start

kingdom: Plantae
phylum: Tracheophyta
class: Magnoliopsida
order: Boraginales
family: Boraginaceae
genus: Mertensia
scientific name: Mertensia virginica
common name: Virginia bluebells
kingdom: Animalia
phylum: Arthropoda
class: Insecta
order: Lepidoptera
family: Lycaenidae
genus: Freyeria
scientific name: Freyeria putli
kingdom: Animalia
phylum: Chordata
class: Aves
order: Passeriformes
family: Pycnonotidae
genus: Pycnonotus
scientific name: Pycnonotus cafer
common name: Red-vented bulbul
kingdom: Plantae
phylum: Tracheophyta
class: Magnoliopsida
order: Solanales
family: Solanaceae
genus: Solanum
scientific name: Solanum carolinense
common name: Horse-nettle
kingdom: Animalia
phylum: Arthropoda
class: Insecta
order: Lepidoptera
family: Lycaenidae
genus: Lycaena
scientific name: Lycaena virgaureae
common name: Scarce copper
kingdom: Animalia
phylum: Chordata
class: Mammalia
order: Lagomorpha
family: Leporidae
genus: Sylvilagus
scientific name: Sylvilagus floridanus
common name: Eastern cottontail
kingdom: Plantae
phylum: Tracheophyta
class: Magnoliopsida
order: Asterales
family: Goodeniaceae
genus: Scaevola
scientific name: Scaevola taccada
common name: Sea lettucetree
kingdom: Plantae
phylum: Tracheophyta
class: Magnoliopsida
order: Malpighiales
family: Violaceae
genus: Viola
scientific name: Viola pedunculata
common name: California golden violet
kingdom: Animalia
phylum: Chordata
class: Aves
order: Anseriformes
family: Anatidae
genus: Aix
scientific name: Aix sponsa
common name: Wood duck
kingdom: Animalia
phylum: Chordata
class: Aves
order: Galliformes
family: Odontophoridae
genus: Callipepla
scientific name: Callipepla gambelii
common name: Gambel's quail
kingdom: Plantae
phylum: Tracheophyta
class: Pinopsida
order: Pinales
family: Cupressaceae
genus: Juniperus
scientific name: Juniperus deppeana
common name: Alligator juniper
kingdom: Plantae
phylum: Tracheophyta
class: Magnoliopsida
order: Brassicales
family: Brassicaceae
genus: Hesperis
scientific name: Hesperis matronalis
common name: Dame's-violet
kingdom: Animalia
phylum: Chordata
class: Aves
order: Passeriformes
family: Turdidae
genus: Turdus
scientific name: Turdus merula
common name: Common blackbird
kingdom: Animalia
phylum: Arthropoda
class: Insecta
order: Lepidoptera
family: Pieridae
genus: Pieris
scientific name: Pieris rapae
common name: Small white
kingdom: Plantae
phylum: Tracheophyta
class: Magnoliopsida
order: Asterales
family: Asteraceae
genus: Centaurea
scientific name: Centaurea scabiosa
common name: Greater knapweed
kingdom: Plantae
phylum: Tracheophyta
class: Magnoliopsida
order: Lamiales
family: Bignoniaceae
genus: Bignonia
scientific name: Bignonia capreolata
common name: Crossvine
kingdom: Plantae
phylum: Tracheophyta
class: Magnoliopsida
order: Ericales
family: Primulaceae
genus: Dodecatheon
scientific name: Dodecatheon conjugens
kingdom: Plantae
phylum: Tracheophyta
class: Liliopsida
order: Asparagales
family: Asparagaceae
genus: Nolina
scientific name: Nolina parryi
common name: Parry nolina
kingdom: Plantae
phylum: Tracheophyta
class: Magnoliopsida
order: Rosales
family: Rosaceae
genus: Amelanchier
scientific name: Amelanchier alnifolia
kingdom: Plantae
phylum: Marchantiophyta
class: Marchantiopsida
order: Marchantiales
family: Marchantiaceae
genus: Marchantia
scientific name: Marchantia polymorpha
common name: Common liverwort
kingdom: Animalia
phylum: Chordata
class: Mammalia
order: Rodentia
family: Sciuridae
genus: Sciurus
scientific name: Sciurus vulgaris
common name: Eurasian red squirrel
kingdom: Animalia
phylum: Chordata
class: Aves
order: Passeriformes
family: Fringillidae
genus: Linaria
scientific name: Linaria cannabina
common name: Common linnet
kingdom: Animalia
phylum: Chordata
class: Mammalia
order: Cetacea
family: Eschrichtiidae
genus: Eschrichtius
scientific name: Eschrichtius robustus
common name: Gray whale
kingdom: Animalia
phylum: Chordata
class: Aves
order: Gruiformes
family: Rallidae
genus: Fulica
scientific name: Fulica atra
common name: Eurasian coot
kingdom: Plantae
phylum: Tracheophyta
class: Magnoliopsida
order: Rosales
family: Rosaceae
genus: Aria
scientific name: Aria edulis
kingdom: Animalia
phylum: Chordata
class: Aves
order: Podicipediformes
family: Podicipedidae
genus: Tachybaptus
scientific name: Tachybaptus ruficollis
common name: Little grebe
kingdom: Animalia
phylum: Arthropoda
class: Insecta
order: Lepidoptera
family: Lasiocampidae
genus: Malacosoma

end

▶ **Task objective**:
Rewrite all the rows above, changing "common name" to "vernacular name" and leaving everything else unchanged.

▶ **Final result**:
kingdom: Plantae
phylum: Tracheophyta
class: Magnoliopsida
order: Boraginales
family: Boraginaceae
genus: Mertensia
scientific name: Mertensia virginica
vernacular name: Virginia bluebells
kingdom: Animalia
phylum: Arthropoda
class: Insecta
order: Lepidoptera
family: Lycaenidae
genus: Freyeria
scientific name: Freyeria putli
kingdom: Animalia
phylum: Chordata
class: Aves
order: Passeriformes
family: Pycnonotidae
genus: Pycnonotus
scientific name: Pycnonotus cafer
vernacular name: Red-vented bulbul
kingdom: Plantae
phylum: Tracheophyta
class: Magnoliopsida
order: Solanales
family: Solanaceae
genus: Solanum
scientific name: Solanum carolinense
vernacular name: Horse-nettle
kingdom: Animalia
phylum: Arthropoda
class: Insecta
order: Lepidoptera
family: Lycaenidae
genus: Lycaena
scientific name: Lycaena virgaureae
vernacular name: Scarce copper
kingdom: Animalia
phylum: Chordata
class: Mammalia
order: Lagomorpha
family: Leporidae
genus: Sylvilagus
scientific name: Sylvilagus floridanus
vernacular name: Eastern cottontail
kingdom: Plantae
phylum: Tracheophyta
class: Magnoliopsida
order: Asterales
family: Goodeniaceae
genus: Scaevola
scientific name: Scaevola taccada
vernacular name: Sea lettucetree
kingdom: Plantae
phylum: Tracheophyta
class: Magnoliopsida
order: Malpighiales
family: Violaceae
genus: Viola
scientific name: Viola pedunculata
vernacular name: California golden violet
kingdom: Animalia
phylum: Chordata
class: Aves
order: Anseriformes
family: Anatidae
genus: Aix
scientific name: Aix sponsa
vernacular name: Wood duck
kingdom: Animalia
phylum: Chordata
class: Aves
order: Galliformes
family: Odontophoridae
genus: Callipepla
scientific name: Callipepla gambelii
vernacular name: Gambel's quail
kingdom: Plantae
phylum: Tracheophyta
class: Pinopsida
order: Pinales
family: Cupressaceae
genus: Juniperus
scientific name: Juniperus deppeana
vernacular name: Alligator juniper
kingdom: Plantae
phylum: Tracheophyta
class: Magnoliopsida
order: Brassicales
family: Brassicaceae
genus: Hesperis
scientific name: Hesperis matronalis
vernacular name: Dame's-violet
kingdom: Animalia
phylum: Chordata
class: Aves
order: Passeriformes
family: Turdidae
genus: Turdus
scientific name: Turdus merula
vernacular name: Common blackbird
kingdom: Animalia
phylum: Arthropoda
class: Insecta
order: Lepidoptera
family: Pieridae
genus: Pieris
scientific name: Pieris rapae
vernacular name: Small white
kingdom: Plantae
phylum: Tracheophyta
class: Magnoliopsida
order: Asterales
family: Asteraceae
genus: Centaurea
scientific name: Centaurea scabiosa
vernacular name: Greater knapweed
kingdom: Plantae
phylum: Tracheophyta
class: Magnoliopsida
order: Lamiales
family: Bignoniaceae
genus: Bignonia
scientific name: Bignonia capreolata
vernacular name: Crossvine
kingdom: Plantae
phylum: Tracheophyta
class: Magnoliopsida
order: Ericales
family: Primulaceae
genus: Dodecatheon
scientific name: Dodecatheon conjugens
kingdom: Plantae
phylum: Tracheophyta
class: Liliopsida
order: Asparagales
family: Asparagaceae
genus: Nolina
scientific name: Nolina parryi
vernacular name: Parry nolina
kingdom: Plantae
phylum: Tracheophyta
class: Magnoliopsida
order: Rosales
family: Rosaceae
genus: Amelanchier
scientific name: Amelanchier alnifolia
kingdom: Plantae
phylum: Marchantiophyta
class: Marchantiopsida
order: Marchantiales
family: Marchantiaceae
genus: Marchantia
scientific name: Marchantia polymorpha
vernacular name: Common liverwort
kingdom: Animalia
phylum: Chordata
class: Mammalia
order: Rodentia
family: Sciuridae
genus: Sciurus
scientific name: Sciurus vulgaris
vernacular name: Eurasian red squirrel
kingdom: Animalia
phylum: Chordata
class: Aves
order: Passeriformes
family: Fringillidae
genus: Linaria
scientific name: Linaria cannabina
vernacular name: Common linnet
kingdom: Animalia
phylum: Chordata
class: Mammalia
order: Cetacea
family: Eschrichtiidae
genus: Eschrichtius
scientific name: Eschrichtius robustus
vernacular name: Gray whale
kingdom: Animalia
phylum: Chordata
class: Aves
order: Gruiformes
family: Rallidae
genus: Fulica
scientific name: Fulica atra
vernacular name: Eurasian coot
kingdom: Plantae
phylum: Tracheophyta
class: Magnoliopsida
order: Rosales
family: Rosaceae
genus: Aria
scientific name: Aria edulis
kingdom: Animalia
phylum: Chordata
class: Aves
order: Podicipediformes
family: Podicipedidae
genus: Tachybaptus
scientific name: Tachybaptus ruficollis
vernacular name: Little grebe
kingdom: Animalia
phylum: Arthropoda
class: Insecta
order: Lepidoptera
family: Lasiocampidae
genus: Malacosoma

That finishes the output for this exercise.